Le gouvernement n'a d'ailleurs pas proposé de solution concrète pour les SDF. Comment les personnes sans domicile fixe vivent cette situation de couvre feu, de crise sanitaire qui dure ?

Le couvre-feu est en vigueur dans 9 grandes métropoles françaises le week-end dernier. La mesure a pour objectif de freiner la propagation de l'épidémie de coronavirus, mais elle complique aussi la situation des plus précaires, notamment les sans-abris.

À l’heure où 20 millions de Français doivent rentrer chez eux à cause du couvre-feu, Léo et trois autres bénévoles du Secours populaire commence une maraude de deux heures au contact des sans-abris.

“Il y a plusieurs objectifs. D'abord créer du lien social et en plus on distribue de la nourriture. Il y a une boulangerie qui nous donne des denrées, un restaurateur qui nous donne du couscous. Donc on va pouvoir donner un plat chaud aux bénéficiaires”, explique-t-il. 

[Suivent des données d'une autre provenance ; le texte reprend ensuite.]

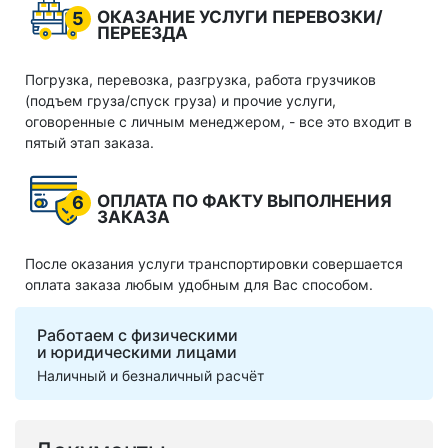
ОКАЗАНИЕ УСЛУГИ ПЕРЕВОЗКИ/
5
ПЕРЕЕЗДА
Погрузка, перевозка, разгрузка, работа грузчиков
(подъем груза/спуск груза) и прочие услуги,
оговоренные с личным менеджером, - все это входит в
пятый этап заказа.
ОПЛАТА ПО ФАКТУ ВЫПОЛНЕНИЯ
6
ЗАКАЗА
После оказания услуги транспортировки совершается
оплата заказа любым удобным для Вас способом.
Работаем с физическими
и юридическими лицами
Наличный и безналичный расчёт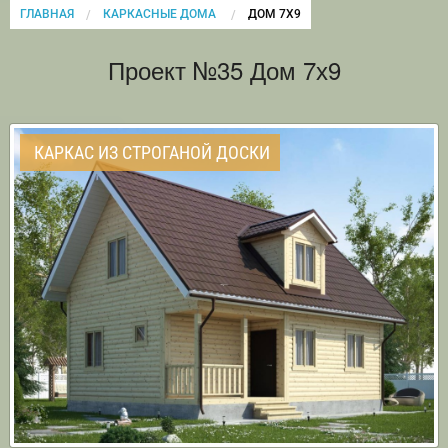
ГЛАВНАЯ
КАРКАСНЫЕ ДОМА
CURRENT:
ДОМ 7Х9
Проект №35 Дом 7х9
КАРКАС ИЗ СТРОГАНОЙ ДОСКИ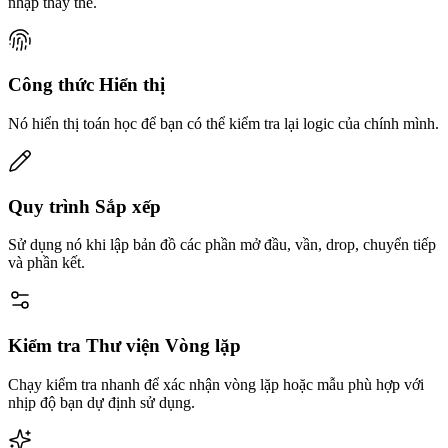
nhập thay thế.
Công thức Hiển thị
Nó hiển thị toán học để bạn có thể kiểm tra lại logic của chính mình.
Quy trình Sắp xếp
Sử dụng nó khi lập bản đồ các phần mở đầu, vần, drop, chuyển tiếp
và phần kết.
Kiểm tra Thư viện Vòng lặp
Chạy kiểm tra nhanh để xác nhận vòng lặp hoặc mẫu phù hợp với
nhịp độ bạn dự định sử dụng.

Des bénéficiaires comme Fabrice, SDF depuis 10 ans. Il vit les conséquences directes du couvre-feu. “Mon quartier est super populaire d’habitude, Saint-Michel ça vit 24h/24. Là, il y a moins de contacts, beaucoup moins de contact. Il n’y a plus d’humanité, on ne discute pas… Vraiment, on est livré à nous-même”, assure-t-il. 

Un manque d’humanité jusque dans les choses les plus élémentaires. “Les sanitaires sont tous fermés. Ce n’est pas normal. Donc on fait entre les voitures après si ça ne plaît pas, tant pis”, indique-t-il. Alors l’équipe du Secours populaire tente de distribuer des sourires sur son passage et de remonter le moral des sans-abris. “Déjà, le confinement n’était pas facile, mais là, le couvre-feu n’arrange pas mes affaires”, assure-t-il. 

Plus de précarité ?

Jacques à 45 ans. Les Parisiens sont chez eux à 21h, ça fait moins de monde pour lui donner des pièces. “Les gens ont moins le temps de discuter, ils sont stressés, ils ont leurs problèmes. Du coup les revenus, c’est compliqué”, précise-t-il. 

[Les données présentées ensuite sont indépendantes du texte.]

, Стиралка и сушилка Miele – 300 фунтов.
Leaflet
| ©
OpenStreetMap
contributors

Lucien, 54 ans est aussi SDF et avec la crise sanitaire, il craint pour la suite. “La soupe Saint-Eustache, elle est ouverte du 1er décembre au 31 mars. Et c’est la meilleure soupe de Paris. Alors si ça aussi, on nous l’enlève, ça va être pire”, estime-t-il. Il s’inquiète aussi que la situation se dégrade encore plus. 

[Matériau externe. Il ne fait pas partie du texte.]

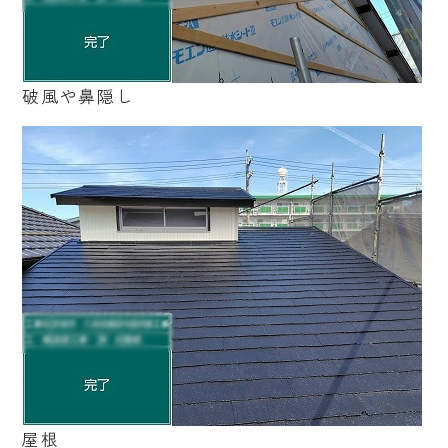
破風や鼻隠し
屋根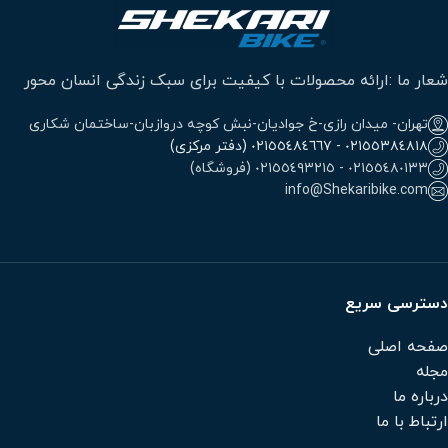
شعار ما :ارائه محصولات با کیفیت برای سبک زندگی انسان محور
تهران- میدان رازی-خ جوادیان-نبش کوچه دروازبان-ساختمان شکاری
٠٢١٥٥٣٨٤٨١٨ - ٠٢١٥٥٤٨٤٦٦٧ (دفتر مرکزی)
٠٢١٥٥٤٨٠١٣٣ - ٠٢١٥٥٤٩٣٢١٥ (فروشگاه)
info@Shekaribike.com
دسترسی سریع
صفحه اصلی
مجله
درباره ما
ارتباط با ما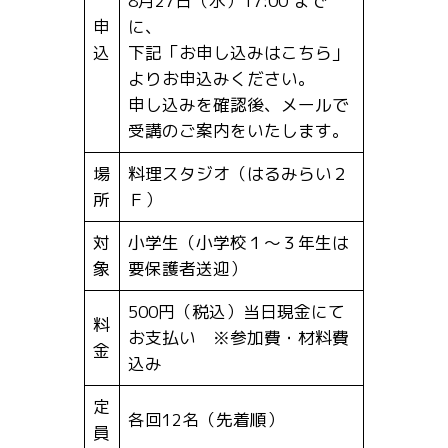
8月27日（水）17:00 まで
申
に、
込
下記「お申し込みはこちら」
よりお申込みください。
申し込みを確認後、メールで
受講のご案内をいたします。
場
料理スタジオ（はるみらい２
所
Ｆ）
対
小学生（小学校１～３年生は
象
要保護者送迎）
500円（税込）当日現金にて
料
お支払い ※参加費・材料費
金
込み
定
各回12名（先着順）
員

“Depuis cet été, on voit des gamines de 20-25 ans qui dorment sur le boulevard et des petits vieux qui fouillent les poubelles pour manger. Qu'est-ce qui se passe ? Qu’est-ce qu’il fait notre gouvernement ? Il est en train de créer une nouvelle génération de pauvres. C’est terrible”, appuie Jacques. 

Dans son baromètre annuel publié le mois dernier, le Secours populaire met en garde contre une flambée de la précarité. Parmi les nouveaux bénéficiaires pendant le confinement, 45% était inconnu jusque-là de l’organisation.